Yes, seriously. The bird has learned to say middle finger emoji. I watched Cooper teach it the phrase two days ago over lunch at the Korean place that’s apparently also relatively new.

Tillie Jean makes one of those are you kidding me? noises. Then sighs. “Why do you walk the plank for my brothers but not for me?”

“You’re a girl. RAWK!”

She swings the flashlight at me, temporarily blinding me on top of all the noise. “Do you see what I have to—oh my god, are you naked? Do you ever wear clothes? It’s thirty degrees out here.”

I dig deep to not turn into the cranky asshole I would very much like to be right now. “Why the hell are you arguing with a bird while I’m trying to sleep?”

“He stole my keys.”

“Where do you need to go at five fucking thirty in the morning?”

“I was planning on leaving a present for Grady at his bakery, since he left me a present at Crusty Nut yesterday and this is the only day of the week that he’s not there at four in the morning himself, but it appears I’m up early to pluck a parrot featherless instead. If I can get my hands on him. And don’t tell me this is the universe’s way of telling me it’s a bad idea to prank Grady. Sometimes the universe wants you to work for it.” She tilts her head, and in the span of a blink, she turns back into Cooper Rock’s Annoying Little Sister, dropping her voice so it’s throaty and full while she bats her lashes at me. “Care to join me? You don’t have to put your clothes on.”

Four years of being Cooper’s teammate.

Four years of Tillie Jean flirting with me.

Four years of my molars getting closer and closer to cracking every time she pushes it.

I’ve mentioned there are ten million things I hate about this woman, right?

The first time I saw her, I didn’t know who she was. I just knew she was in Chance Schwartz’s apartment, a dark-haired, flushed-cheek, full-lipped vixen, naked and alone but still enjoying herself in his bed. I couldn’t see everything, but I could see her full breasts, and I could hear something vibrating under the covers where her legs were clearly spread.

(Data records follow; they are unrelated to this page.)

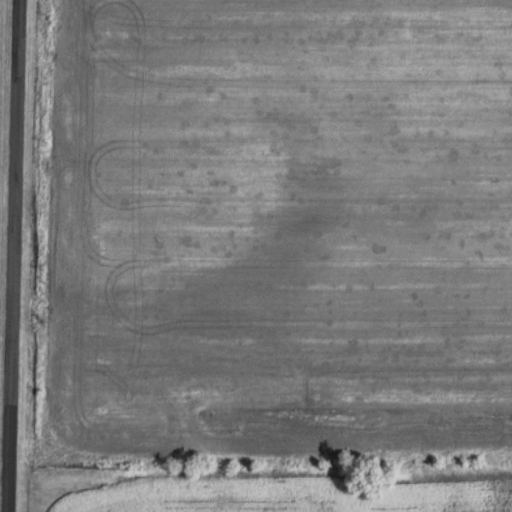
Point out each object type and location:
road: (13, 256)
road: (261, 453)
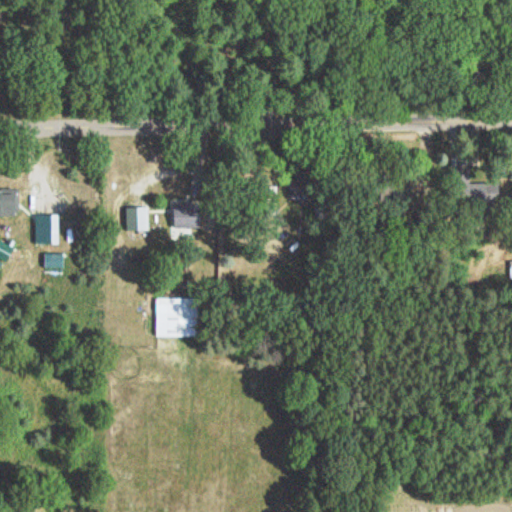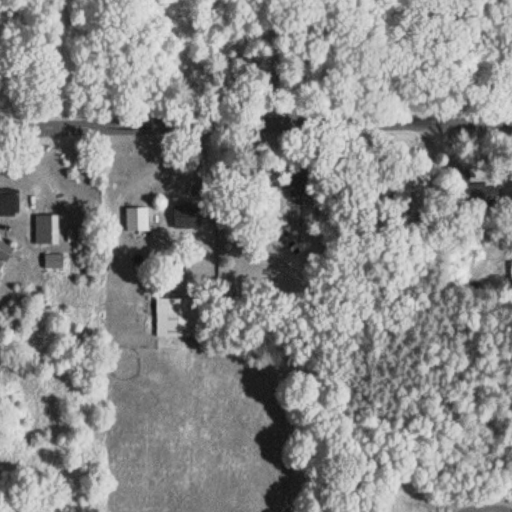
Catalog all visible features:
road: (256, 135)
building: (271, 200)
building: (10, 203)
building: (133, 218)
building: (171, 317)
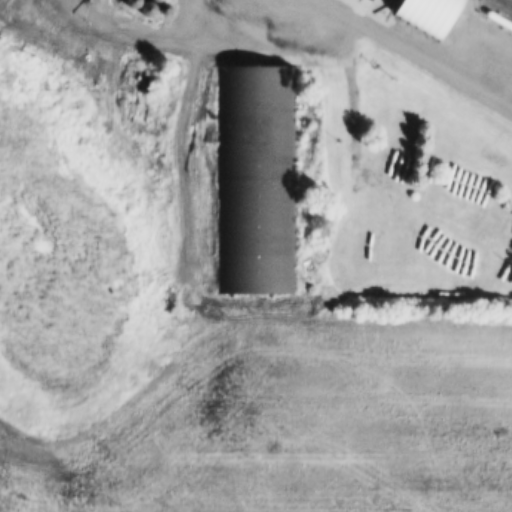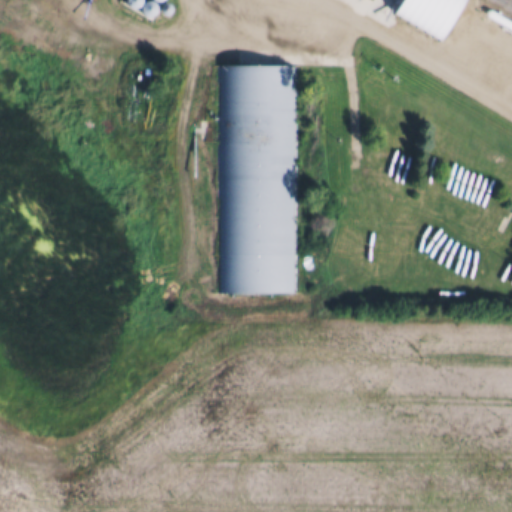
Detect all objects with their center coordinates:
railway: (509, 1)
silo: (131, 2)
building: (131, 2)
silo: (161, 6)
building: (161, 6)
silo: (147, 7)
building: (147, 7)
building: (425, 13)
building: (433, 15)
road: (176, 31)
road: (429, 48)
road: (347, 76)
building: (256, 175)
building: (256, 177)
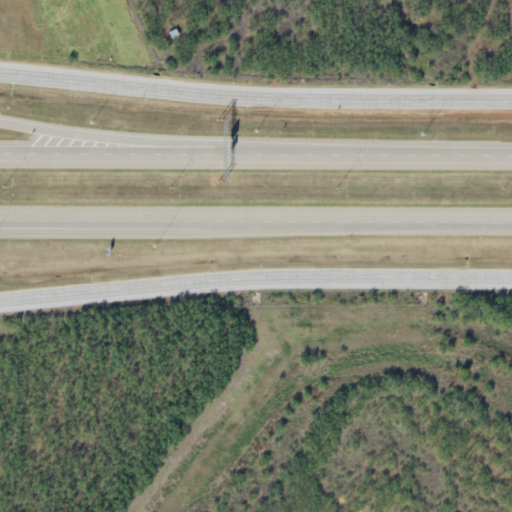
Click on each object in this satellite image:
road: (255, 93)
road: (164, 139)
road: (256, 153)
road: (256, 220)
road: (255, 283)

Didn’t think much of it, beyond being grateful for the show.

I’ve had women in my bed too, when my teammates dropped by. Not usually having to get themselves off, but definitely in my bed.

But showing up for lunch with a bunch of the guys on my new team a few hours later and getting introduced to her as Cooper’s little sister while Schwartz was slipping his phone number to our server?

She and Schwartz didn’t last long after that.

Schwartz didn’t last long on the Fireballs either.

Both are my fault, even though any woman deserved better than Chance Schwartz, and Cooper was technically the one who informed management that Schwartz needed to be traded off the team or he’d be calling his agent to make sure he himself was, and even the old management wasn’t dumb enough to let Cooper walk.

Also, no, I don’t lose any sleep over that. Schwartz was a prick.

If I had a sister, I wouldn’t have wanted her dating him either.

And I’m no better than he is when it comes to women—I get around and I don’t commit, though unlike my former teammate, I’m upfront about it—and I like having Cooper Rock as one of my friends.

So instead of answering his sister’s invitation to join her naked, I slam the window shut, and I take myself back to bed, where I bury my head under two pillows and tell myself I’ll be able to get back to sleep.

I don’t.

Naturally.

Instead, not three minutes later, I hear the distinct clink of a ladder being propped against a roof.

Reason number eight thousand, two hundred fifty-five…

It’s dark as a meatball’s asshole outside, and she’s climbing up onto her roof to chase a bird.

An old, familiar sense of duty pokes me in that damned spot between my shoulder blades, and the next thing I know, I’m pulling on sweatpants and heading out into the chilly night—sun’s not up, so yes, it’s still night—where Cooper’s sister is ascending a rickety ladder with nothing but a flashlight and the sound of a parrot’s voice to guide her.

And we’ve added gets me up at stupid hours of the night to the list of things about Tillie Jean Rock that I cannot stand.

“Rawk! To the left. Rawk! To the right. Rawk! Dip and grind! Dip and grind!”

“Please just give me back my keys.”

“Daddy gives and Daddy takes away. Rawk!”